For the FX markets then there are risks for the GBP and EUR (to the downside) whereas the Federal Reserve decision is more likely to be unsurprising, and the dot plots aren’t likely to change that much from the September figures. Can the pound hold on to recent gains against the USD and EUR, or is there trouble ahead? I certainly think that if there is a surprise from the MPC vote, then markets, in thinning liquidity, might overcompensate on this news. GBPUSD could give back more of recent gains and move towards $1.24, and GBPEUR could head lower, towards €1.1570. Not big moves in of themselves, but risking larger moves in holiday markets if a large, unexpected transaction is executed.

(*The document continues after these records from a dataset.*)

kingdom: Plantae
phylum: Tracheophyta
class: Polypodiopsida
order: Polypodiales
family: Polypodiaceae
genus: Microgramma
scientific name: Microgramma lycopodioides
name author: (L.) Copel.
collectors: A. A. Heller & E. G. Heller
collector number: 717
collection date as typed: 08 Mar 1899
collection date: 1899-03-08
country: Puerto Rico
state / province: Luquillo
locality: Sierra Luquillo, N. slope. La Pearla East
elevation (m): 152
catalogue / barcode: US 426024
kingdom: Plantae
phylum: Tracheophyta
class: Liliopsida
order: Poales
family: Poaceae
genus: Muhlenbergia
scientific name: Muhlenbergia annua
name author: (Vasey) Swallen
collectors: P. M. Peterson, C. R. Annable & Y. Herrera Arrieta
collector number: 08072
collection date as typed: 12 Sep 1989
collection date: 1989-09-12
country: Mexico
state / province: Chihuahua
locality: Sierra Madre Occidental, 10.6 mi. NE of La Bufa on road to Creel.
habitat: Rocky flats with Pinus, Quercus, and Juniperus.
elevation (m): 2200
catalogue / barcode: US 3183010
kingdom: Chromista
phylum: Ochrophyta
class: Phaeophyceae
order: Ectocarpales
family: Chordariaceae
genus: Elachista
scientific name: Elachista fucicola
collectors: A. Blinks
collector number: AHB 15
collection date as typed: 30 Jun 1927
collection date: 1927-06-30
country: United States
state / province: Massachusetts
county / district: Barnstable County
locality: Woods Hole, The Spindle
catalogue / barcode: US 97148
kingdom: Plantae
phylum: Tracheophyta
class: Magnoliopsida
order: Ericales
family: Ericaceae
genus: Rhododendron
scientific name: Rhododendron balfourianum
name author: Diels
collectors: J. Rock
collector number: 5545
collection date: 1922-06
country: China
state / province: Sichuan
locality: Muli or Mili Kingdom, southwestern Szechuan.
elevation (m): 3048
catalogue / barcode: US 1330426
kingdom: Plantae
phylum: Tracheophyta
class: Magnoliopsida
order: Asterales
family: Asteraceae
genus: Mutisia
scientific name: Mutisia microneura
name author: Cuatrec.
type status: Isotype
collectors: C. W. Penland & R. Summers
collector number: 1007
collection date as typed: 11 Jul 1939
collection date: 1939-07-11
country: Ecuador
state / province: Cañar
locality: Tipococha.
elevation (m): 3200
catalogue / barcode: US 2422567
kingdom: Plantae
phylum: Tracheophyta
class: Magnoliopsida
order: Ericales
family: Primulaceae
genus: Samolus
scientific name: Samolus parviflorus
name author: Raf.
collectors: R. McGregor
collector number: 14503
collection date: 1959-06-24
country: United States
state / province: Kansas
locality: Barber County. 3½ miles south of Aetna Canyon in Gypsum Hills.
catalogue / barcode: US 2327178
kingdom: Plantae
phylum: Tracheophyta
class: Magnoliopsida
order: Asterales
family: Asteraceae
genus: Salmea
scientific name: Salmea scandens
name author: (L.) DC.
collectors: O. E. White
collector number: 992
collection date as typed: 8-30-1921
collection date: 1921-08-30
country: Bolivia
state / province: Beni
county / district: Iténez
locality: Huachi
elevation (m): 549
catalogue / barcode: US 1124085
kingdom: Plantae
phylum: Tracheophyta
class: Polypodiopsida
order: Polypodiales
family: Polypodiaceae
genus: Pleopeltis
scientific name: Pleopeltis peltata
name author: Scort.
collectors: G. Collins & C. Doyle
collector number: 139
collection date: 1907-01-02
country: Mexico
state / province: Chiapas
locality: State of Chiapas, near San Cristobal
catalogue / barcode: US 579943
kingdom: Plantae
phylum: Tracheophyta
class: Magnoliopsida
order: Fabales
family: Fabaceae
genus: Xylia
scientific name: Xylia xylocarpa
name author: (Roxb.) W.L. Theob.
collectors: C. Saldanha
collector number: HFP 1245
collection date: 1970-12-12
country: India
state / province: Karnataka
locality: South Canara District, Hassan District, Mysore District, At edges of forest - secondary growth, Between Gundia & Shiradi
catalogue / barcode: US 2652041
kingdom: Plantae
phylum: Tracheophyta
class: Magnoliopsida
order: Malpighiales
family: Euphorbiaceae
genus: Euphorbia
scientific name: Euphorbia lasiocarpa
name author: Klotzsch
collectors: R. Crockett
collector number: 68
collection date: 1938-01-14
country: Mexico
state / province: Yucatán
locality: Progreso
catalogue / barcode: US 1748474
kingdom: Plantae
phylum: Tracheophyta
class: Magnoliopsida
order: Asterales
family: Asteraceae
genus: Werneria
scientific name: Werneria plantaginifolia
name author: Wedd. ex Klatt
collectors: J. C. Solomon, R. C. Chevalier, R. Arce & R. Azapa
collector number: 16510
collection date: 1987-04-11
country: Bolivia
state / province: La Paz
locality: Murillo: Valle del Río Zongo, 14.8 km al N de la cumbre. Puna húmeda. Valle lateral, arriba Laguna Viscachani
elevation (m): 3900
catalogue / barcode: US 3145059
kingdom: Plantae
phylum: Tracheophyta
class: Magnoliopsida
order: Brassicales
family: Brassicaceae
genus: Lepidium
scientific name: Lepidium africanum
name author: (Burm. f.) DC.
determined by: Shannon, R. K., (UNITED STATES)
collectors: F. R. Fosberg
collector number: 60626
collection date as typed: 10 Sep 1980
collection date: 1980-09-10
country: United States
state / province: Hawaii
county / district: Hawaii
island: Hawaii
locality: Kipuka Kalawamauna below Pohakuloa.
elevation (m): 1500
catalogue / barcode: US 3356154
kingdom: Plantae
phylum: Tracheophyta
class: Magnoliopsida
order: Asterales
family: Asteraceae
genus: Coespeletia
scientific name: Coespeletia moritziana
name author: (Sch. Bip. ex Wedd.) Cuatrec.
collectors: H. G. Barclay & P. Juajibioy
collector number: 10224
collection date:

Furthermore, are markets too complacent about the economic outlook for 2024? The most recent expectations for the UK and Euroland economies are that they will both struggle to see growth of more than 1% in 2024, and the US is not set to materially outperform. The risks to the global economy from other geopolitical problems, credit issues and the overhang of monetary tightening are not adequately priced for, in my view, and some further warnings signs might be unearthed in data releases this week and next. The financial markets have seen significant falls in energy prices lately. Could that increase the disinflationary risks to the global production and distribution chains? What could lower interest rates in the major economies mean for interest rates elsewhere, and what about the potential for a weaker Chinese renminbi and its effect on global pricing?

After last week’s unsurprising decisions, will global central banks offer more Christmas cheer?

Last week saw nothing to surprise the financial markets in terms of the headline decisions from the Reserve Bank of Australia, the National Bank of Poland, the Bank of Canada or the Reserve Bank of India. Interest rates were left on hold, as more time will be taken to assess the domestic and imported inflation risks.

For this week, there are a large number of important decisions due from central banks outside of the major economies. The week kicks off with the Brazilian central bank on Wednesday expected to reduce interest rates by 50 basis points. The Philippines central bank is expected to leave interest rates on hold early on Thursday, a decision expected to be repeated by the Swiss National Bank and Norges Bank later on that day, ahead of the Bank of England and ECB decisions. Post those, attention will switch to Banxico (Mexico) and the central bank of Peru, the former expected to hold interest rates whilst the latter is forecast to cut by 25 basis points. 

The final decision is that of the Russian central bank, which is predicted to raise interest rates by 1 percentage point to the highest rate since Q2 last year. A steady upward creep in inflation in Russia and the ongoing bite of sanctions continues to cause problems in the economy. One other area of interest in these central bank meetings is whether the strength of currencies such as the Swiss Franc and Mexican Peso is causing the respective central bank a headache?